WHAT THE EXERCISE ASKS: Restate the data below word for word, and let no image into your version.

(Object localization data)
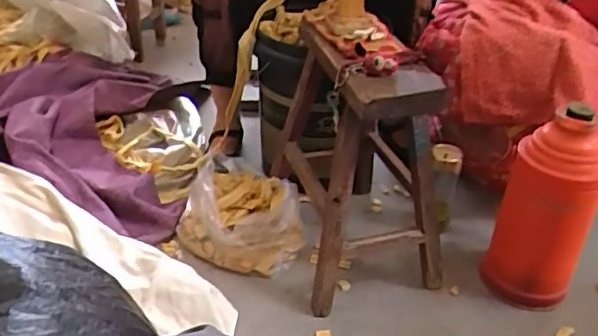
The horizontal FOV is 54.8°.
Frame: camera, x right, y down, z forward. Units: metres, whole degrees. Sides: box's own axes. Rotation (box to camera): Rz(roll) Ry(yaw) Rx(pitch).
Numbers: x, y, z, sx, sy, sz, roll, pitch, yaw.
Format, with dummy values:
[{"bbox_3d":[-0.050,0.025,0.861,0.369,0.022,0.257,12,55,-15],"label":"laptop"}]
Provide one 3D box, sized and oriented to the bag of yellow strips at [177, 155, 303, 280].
[{"bbox_3d":[-0.121,0.091,1.197,0.269,0.115,0.213,23,37,29],"label":"bag of yellow strips"}]

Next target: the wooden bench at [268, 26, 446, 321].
[{"bbox_3d":[0.098,-0.032,1.110,0.248,0.426,0.412,-7,33,-15],"label":"wooden bench"}]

EXPECTED ANSWER:
The horizontal FOV is 54.8°.
Frame: camera, x right, y down, z forward. Units: metres, whole degrees. Sides: box's own axes. Rotation (box to camera): Rz(roll) Ry(yaw) Rx(pitch).
Numbers: x, y, z, sx, sy, sz, roll, pitch, yaw.
Format, with dummy values:
[{"bbox_3d":[-0.050,0.025,0.861,0.369,0.022,0.257,12,55,-15],"label":"laptop"}]
Provide one 3D box, sized and oriented to the bag of yellow strips at [177, 155, 303, 280].
[{"bbox_3d":[-0.121,0.091,1.197,0.269,0.115,0.213,23,37,29],"label":"bag of yellow strips"}]

Next target: the wooden bench at [268, 26, 446, 321].
[{"bbox_3d":[0.098,-0.032,1.110,0.248,0.426,0.412,-7,33,-15],"label":"wooden bench"}]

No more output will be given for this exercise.